El VAR ha transformado los partidos en una cuestión de milímetros, en un continuo azar incontrolable. Es cierto que todo en la vida es azar y que, en muchas ocasiones, nuestra existencia depende de centésimas de segundo, de milímetros. Hay una olvidada película que lo explica. Se titula 'Dos vida en un instante' y, en ella, el momento más importante de la vida de su protagonista, interpretada por Gwyneth Paltrow, es algo tan banal como llegar a tiempo para coger un tren cuando las puertas de entrada al vagón se están cerrando. Si sube al tren, pillará a su marido en la cama como una amante; si pierde el transporte, a su pareja le habrá dado tiempo a despedir a su eventual compañera de tálamo y la vida del personaje encarnado por Paltrow continuará con aparente normalidad. En el fútbol pasaba lo mismo hasta que el VAR lo estropeó todo. Los partidos dependían muchas veces de si un balón rebotaba en el poste o se desviaba unos milímetros y entraba a puerta, de si el árbitro estaba bien situado para ver un agarrón en el área o se encontraba tapado y obviaba la infracción.

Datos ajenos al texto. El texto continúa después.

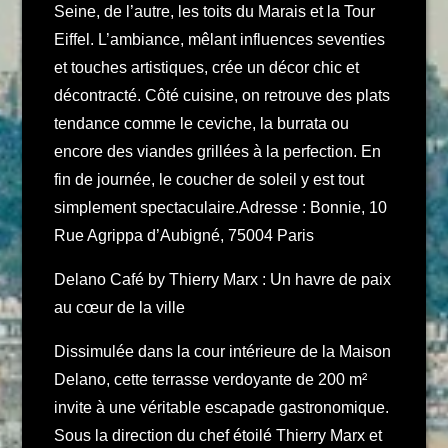
Seine, de l’autre, les toits du Marais et la Tour
Eiffel. L’ambiance, mêlant influences seventies
et touches artistiques, crée un décor chic et
décontracté. Côté cuisine, on retrouve des plats
tendance comme le ceviche, la burrata ou
encore des viandes grillées à la perfection. En
fin de journée, le coucher de soleil y est tout
simplement spectaculaire.Adresse : Bonnie, 10
Rue Agrippa d’Aubigné, 75004 Paris
Delano Café by Thierry Marx : Un havre de paix
au cœur de la ville
Dissimulée dans la cour intérieure de la Maison
Delano, cette terrasse verdoyante de 200 m²
invite à une véritable escapade gastronomique.
Sous la direction du chef étoilé Thierry Marx et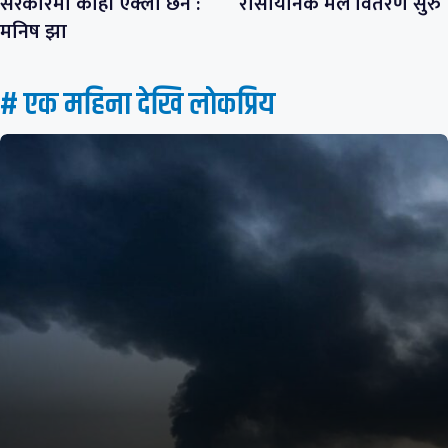
सरकारमा कोही एक्लो छैन :
रासायनिक मल वितरण सुरु
मनिष झा
# एक महिना देखि लाेकप्रिय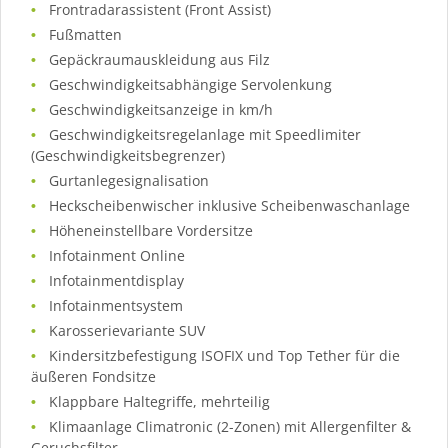
Frontradarassistent (Front Assist)
Fußmatten
Gepäckraumauskleidung aus Filz
Geschwindigkeitsabhängige Servolenkung
Geschwindigkeitsanzeige in km/h
Geschwindigkeitsregelanlage mit Speedlimiter
(Geschwindigkeitsbegrenzer)
Gurtanlegesignalisation
Heckscheibenwischer inklusive Scheibenwaschanlage
Höheneinstellbare Vordersitze
Infotainment Online
Infotainmentdisplay
Infotainmentsystem
Karosserievariante SUV
Kindersitzbefestigung ISOFIX und Top Tether für die
äußeren Fondsitze
Klappbare Haltegriffe, mehrteilig
Klimaanlage Climatronic (2-Zonen) mit Allergenfilter &
Geruchsfilter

Con el VAR, ese azar también se multiplica hasta el infinito para convertir los partidos en incontrolables. Hay fueras de juego que se pitan por la longitud del pie del delantero o porque este tiene la nariz más larga que el defensa que lo marca. Y en eso, al revés que en tantas cosas, el que sale perdiendo es el que la tiene más larga. Pero también hay penaltis que se pitan por un leve roce en el brazo que no influye en el desarrollo de la jugada y jugadores que son expulsados por dar una patada al rival en el talón en lugar de en el gemelo. Lo hemos visto tanto en estos dos últimos años que ya nos hemos acostumbrado a rezar por que la imagen no deje ver claro el lugar de la patada o el rebote en el brazo.
Pero, además, el VAR lo llega a hacer de forma extemporánea, sin que nadie tenga muy claro cuál es el concepto de jugadas. Hemos visto penaltis señalados tres minutos después de producirse y hasta un gol anulado después de que, medio minuto antes, se haya producido una falta que el propio árbitro interpretó que no era. Y, por supuesto, confusa. Dos años después, todavía no sabemos bien qué jugadas son manos en el área o por qué unos lances se revisan y otros no.

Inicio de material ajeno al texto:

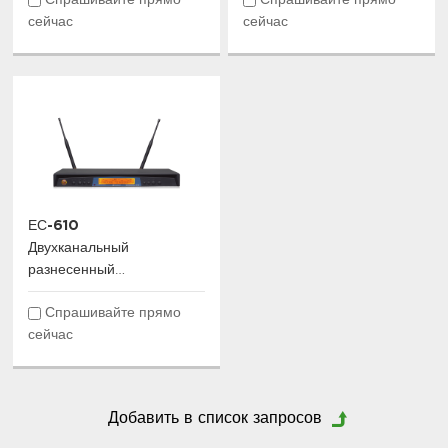
Спрашивайте прямо
Спрашивайте прямо
True Diversity
микрофонная система
сейчас
сейчас
ЕС-610
Двухканальный
разнесенный
Беспроводной приемник
Спрашивайте прямо
сейчас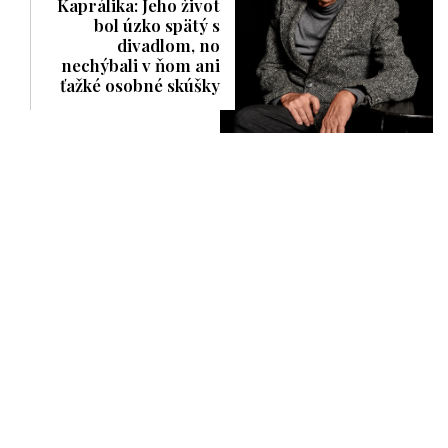
Kaprálika: Jeho život
bol úzko spätý s
divadlom, no
nechýbali v ňom ani
ťažké osobné skúšky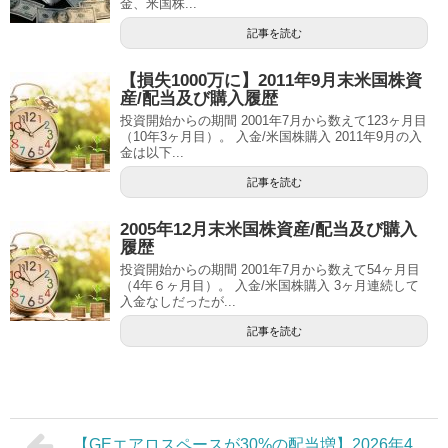
金、米国株...
記事を読む
【損失1000万に】2011年9月末米国株資
産/配当及び購入履歴
投資開始からの期間 2001年7月から数えて123ヶ月目
（10年3ヶ月目）。 入金/米国株購入 2011年9月の入
金は以下...
記事を読む
2005年12月末米国株資産/配当及び購入
履歴
投資開始からの期間 2001年7月から数えて54ヶ月目
（4年６ヶ月目）。 入金/米国株購入 3ヶ月連続して
入金なしだったが...
記事を読む
【GEエアロスペースが30%の配当増】2026年4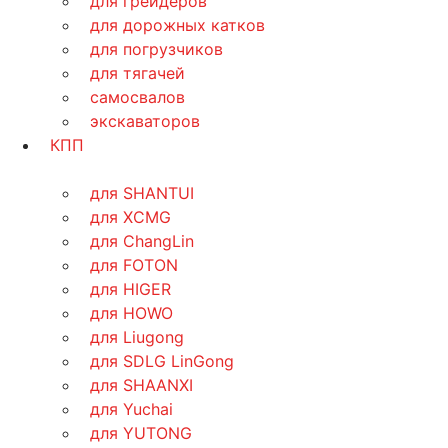
для грейдеров
для дорожных катков
для погрузчиков
для тягачей
самосвалов
экскаваторов
КПП
для SHANTUI
для XCMG
для ChangLin
для FOTON
для HIGER
для HOWO
для Liugong
для SDLG LinGong
для SHAANXI
для Yuchai
для YUTONG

El VAR es, en definitiva, la mejor herramienta del Gran Hermano para controlar la competición, pero también la excusa perfecta para los perdedores, una cortina de humo para esconder los errores propios y atribuírselos, ya no al árbitro como ha sido tradicional durante toda la historia del fútbol, sino al diabólico invento que modifica tu realidad. Un instrumento más para desterrar la autocrítica.